Bir sene sonra Lakers ikinci kupasını bu sefer Philadelphia’da kazandı. Shaq’ın önderliğinde tüm takım DMX’in “Party Up” şarkısının nakaratını söylerken soyunma odasının bir köşesinde şampanyadan sıçrayan köpükten bir öbek oluşmuştu. Tüm takım şarkı söylüyordu. Uzak köşede, tek başına ve düşünceli bir şekilde oturan Kobe hariç.

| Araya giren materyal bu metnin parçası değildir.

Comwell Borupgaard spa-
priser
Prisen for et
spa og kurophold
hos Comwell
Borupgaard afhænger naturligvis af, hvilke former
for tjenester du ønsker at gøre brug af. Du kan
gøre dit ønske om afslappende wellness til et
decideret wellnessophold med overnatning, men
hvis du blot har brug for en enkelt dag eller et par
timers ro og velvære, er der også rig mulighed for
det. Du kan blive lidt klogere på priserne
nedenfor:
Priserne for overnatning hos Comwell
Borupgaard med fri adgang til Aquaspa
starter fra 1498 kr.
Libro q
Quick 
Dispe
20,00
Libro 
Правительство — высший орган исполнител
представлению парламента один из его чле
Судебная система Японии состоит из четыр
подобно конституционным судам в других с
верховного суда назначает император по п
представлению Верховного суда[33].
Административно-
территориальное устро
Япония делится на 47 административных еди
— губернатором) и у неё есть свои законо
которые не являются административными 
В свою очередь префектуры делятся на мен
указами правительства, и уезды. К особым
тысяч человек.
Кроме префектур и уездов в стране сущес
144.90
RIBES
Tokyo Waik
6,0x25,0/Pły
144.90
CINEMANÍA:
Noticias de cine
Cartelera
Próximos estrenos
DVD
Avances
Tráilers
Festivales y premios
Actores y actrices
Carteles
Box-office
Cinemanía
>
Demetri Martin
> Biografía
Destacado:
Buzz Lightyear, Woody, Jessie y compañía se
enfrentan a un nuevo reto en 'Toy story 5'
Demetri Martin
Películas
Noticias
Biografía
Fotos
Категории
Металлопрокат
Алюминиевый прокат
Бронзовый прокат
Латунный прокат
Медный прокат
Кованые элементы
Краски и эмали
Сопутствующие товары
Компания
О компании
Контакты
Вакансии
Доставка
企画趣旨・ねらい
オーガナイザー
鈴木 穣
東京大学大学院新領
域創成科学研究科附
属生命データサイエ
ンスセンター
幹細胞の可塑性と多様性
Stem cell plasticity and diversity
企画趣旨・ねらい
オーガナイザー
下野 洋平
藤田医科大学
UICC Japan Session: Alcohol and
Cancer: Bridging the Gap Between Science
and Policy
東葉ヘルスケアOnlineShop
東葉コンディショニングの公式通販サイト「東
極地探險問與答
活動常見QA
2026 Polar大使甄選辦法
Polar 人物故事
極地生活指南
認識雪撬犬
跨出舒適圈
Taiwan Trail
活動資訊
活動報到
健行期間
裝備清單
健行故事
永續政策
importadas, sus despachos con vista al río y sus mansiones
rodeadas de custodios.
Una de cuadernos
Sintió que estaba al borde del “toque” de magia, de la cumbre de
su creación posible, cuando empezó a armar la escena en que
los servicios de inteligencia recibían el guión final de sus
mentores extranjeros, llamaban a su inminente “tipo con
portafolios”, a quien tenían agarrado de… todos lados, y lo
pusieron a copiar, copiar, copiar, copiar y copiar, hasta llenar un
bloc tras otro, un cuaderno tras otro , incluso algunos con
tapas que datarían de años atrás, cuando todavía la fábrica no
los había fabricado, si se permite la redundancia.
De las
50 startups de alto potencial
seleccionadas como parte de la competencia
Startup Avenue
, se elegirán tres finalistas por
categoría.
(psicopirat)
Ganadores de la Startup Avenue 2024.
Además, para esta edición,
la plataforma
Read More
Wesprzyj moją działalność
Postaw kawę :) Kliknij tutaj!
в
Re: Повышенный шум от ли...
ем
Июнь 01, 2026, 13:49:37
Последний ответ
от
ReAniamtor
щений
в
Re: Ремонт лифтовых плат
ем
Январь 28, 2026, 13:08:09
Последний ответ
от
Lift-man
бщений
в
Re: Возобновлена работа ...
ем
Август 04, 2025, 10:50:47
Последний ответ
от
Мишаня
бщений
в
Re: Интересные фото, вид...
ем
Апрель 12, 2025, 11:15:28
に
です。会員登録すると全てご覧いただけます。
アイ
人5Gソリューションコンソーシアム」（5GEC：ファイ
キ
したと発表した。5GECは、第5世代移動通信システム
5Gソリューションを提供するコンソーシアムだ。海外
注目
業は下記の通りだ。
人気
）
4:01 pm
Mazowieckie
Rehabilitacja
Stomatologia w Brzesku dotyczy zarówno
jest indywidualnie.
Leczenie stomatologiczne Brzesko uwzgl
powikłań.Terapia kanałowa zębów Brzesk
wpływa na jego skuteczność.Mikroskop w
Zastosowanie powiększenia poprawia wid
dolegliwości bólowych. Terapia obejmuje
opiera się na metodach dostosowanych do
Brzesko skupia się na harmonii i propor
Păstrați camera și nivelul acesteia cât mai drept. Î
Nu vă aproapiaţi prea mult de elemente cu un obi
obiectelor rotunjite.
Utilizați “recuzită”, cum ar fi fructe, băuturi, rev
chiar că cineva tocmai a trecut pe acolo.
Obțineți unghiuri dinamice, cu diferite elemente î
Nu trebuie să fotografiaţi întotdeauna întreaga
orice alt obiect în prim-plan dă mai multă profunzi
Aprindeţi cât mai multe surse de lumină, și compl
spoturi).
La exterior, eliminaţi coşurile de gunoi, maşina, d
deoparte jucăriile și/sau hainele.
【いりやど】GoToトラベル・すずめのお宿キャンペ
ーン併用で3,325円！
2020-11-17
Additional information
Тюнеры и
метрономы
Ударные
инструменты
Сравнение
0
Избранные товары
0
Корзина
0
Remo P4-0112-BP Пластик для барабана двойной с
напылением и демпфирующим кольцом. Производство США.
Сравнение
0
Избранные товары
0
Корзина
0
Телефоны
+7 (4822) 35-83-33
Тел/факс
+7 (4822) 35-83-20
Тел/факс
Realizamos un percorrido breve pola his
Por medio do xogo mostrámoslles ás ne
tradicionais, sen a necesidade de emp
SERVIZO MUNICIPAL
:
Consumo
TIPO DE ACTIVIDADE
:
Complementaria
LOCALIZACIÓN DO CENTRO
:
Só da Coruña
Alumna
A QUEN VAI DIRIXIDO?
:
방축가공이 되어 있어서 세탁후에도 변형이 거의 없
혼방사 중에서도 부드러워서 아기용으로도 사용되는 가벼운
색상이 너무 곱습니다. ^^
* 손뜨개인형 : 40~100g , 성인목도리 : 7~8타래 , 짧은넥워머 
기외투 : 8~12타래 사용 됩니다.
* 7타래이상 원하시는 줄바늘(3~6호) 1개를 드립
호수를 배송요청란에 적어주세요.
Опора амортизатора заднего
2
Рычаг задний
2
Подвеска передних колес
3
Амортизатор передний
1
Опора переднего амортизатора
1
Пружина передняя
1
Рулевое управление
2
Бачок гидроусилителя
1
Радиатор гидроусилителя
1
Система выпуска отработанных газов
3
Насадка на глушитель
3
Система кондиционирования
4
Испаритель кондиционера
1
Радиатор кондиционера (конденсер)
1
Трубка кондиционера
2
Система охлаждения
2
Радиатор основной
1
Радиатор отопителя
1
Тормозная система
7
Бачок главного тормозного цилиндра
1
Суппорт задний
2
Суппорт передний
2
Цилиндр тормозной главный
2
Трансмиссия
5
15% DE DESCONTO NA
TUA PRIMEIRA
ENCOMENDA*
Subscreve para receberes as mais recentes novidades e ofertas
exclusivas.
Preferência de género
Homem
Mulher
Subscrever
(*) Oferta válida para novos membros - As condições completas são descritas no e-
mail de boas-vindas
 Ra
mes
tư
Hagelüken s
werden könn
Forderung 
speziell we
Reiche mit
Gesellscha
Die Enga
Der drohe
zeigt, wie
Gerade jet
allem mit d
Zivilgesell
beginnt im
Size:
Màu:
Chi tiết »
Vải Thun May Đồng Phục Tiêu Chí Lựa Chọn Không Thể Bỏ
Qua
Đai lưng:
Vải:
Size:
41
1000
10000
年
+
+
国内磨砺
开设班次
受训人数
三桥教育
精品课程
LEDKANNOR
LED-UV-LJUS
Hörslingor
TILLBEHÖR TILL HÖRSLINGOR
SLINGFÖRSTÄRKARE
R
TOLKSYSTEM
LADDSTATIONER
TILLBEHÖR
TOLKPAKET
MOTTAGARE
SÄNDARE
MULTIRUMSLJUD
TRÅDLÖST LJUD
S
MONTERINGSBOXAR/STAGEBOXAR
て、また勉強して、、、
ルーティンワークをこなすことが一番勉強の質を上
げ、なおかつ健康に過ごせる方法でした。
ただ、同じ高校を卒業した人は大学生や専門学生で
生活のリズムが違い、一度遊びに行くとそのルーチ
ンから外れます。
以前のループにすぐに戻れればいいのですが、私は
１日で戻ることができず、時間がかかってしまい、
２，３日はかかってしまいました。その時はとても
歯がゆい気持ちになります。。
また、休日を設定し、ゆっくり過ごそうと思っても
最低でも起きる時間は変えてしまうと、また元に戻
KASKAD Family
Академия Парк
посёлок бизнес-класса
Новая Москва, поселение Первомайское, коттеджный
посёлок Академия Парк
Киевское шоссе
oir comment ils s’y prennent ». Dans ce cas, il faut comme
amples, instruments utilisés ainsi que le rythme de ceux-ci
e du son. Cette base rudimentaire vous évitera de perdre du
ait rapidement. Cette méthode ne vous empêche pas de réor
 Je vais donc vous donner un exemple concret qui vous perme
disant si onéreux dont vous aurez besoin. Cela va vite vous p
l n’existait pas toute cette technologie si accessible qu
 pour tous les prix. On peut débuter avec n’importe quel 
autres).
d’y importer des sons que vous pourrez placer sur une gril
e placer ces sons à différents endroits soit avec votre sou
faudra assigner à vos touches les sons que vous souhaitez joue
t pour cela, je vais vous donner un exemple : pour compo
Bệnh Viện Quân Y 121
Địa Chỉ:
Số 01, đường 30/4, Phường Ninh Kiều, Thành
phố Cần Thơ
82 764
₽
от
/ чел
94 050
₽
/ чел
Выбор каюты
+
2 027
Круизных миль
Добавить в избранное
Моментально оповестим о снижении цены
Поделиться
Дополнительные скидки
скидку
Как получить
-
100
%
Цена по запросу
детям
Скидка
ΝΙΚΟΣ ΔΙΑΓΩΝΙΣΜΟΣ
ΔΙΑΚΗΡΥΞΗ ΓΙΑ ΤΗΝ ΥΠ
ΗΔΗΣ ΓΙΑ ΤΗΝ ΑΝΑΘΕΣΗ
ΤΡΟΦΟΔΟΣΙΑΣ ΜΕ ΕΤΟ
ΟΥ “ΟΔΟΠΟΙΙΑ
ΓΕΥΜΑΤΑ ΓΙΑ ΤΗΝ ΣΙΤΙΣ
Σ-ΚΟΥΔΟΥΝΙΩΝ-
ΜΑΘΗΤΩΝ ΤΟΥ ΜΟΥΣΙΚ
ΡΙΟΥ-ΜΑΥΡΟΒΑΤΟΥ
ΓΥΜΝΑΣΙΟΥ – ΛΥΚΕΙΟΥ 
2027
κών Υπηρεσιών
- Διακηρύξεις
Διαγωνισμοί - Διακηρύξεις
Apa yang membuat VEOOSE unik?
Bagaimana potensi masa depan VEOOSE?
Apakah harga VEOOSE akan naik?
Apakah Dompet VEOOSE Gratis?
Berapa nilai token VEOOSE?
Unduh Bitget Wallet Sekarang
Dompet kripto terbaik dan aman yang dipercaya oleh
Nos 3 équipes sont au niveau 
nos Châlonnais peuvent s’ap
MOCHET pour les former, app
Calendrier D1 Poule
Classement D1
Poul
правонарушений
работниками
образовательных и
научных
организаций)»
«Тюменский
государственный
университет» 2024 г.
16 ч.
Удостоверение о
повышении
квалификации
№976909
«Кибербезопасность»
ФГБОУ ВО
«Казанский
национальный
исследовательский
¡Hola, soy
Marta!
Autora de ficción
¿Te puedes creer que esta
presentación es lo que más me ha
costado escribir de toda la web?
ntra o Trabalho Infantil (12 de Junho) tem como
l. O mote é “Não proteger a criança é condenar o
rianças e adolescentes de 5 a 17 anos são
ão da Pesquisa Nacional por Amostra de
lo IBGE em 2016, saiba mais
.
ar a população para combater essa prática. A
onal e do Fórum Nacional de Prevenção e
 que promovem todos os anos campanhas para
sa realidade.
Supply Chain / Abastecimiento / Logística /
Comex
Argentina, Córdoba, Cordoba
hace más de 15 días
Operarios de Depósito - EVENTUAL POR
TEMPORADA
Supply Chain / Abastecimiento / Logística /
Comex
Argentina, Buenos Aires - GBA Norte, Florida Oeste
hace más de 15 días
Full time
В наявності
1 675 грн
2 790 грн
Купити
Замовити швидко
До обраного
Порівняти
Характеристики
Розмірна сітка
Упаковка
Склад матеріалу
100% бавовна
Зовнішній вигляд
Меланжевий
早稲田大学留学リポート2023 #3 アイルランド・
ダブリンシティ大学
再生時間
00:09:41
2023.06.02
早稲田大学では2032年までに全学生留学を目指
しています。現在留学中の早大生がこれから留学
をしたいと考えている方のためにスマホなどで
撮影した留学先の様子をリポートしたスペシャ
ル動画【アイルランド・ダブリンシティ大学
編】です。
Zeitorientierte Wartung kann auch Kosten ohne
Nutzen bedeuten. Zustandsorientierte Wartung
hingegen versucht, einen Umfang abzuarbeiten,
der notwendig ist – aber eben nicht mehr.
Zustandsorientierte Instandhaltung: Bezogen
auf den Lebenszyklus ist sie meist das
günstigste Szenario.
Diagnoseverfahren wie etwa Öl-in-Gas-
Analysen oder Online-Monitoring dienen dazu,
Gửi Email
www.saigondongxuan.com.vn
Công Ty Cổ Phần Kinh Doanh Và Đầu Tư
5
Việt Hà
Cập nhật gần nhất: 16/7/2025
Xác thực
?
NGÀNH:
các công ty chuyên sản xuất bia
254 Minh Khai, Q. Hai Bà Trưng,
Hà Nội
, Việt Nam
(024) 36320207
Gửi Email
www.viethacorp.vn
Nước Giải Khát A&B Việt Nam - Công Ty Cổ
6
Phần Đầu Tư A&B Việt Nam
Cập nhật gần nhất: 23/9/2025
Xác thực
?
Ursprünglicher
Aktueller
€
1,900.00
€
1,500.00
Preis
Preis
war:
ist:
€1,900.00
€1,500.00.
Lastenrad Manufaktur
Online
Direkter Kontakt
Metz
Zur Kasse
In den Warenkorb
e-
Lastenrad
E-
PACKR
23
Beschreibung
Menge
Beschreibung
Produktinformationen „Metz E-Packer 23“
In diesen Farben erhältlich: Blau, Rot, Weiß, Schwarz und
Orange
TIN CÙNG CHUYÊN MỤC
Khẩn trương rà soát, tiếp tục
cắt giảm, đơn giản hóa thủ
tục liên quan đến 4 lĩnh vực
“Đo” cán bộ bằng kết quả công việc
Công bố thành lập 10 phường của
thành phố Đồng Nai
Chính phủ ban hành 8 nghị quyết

Tüm o gösterişinin ve havasının altında hep bir hassaslık sezmiştim. Kobe adamların ligine genç bir çocuk olarak gelmişti. Çocukluğunu İtalya’da geçirmiş kültürlü bir banliyö genci olarak. Oyunun tarihindeki en güçlü uzunun yanında kendine yer edinmeye çalışan fazla atılgan bir Michael Jordan klonu olarak. Kendisinden daha büyük takım arkadaşlarının sık sık kapısını aşındırdığı gece kulüplerinden uzak duran hafif içine kapanık bir birey olarak.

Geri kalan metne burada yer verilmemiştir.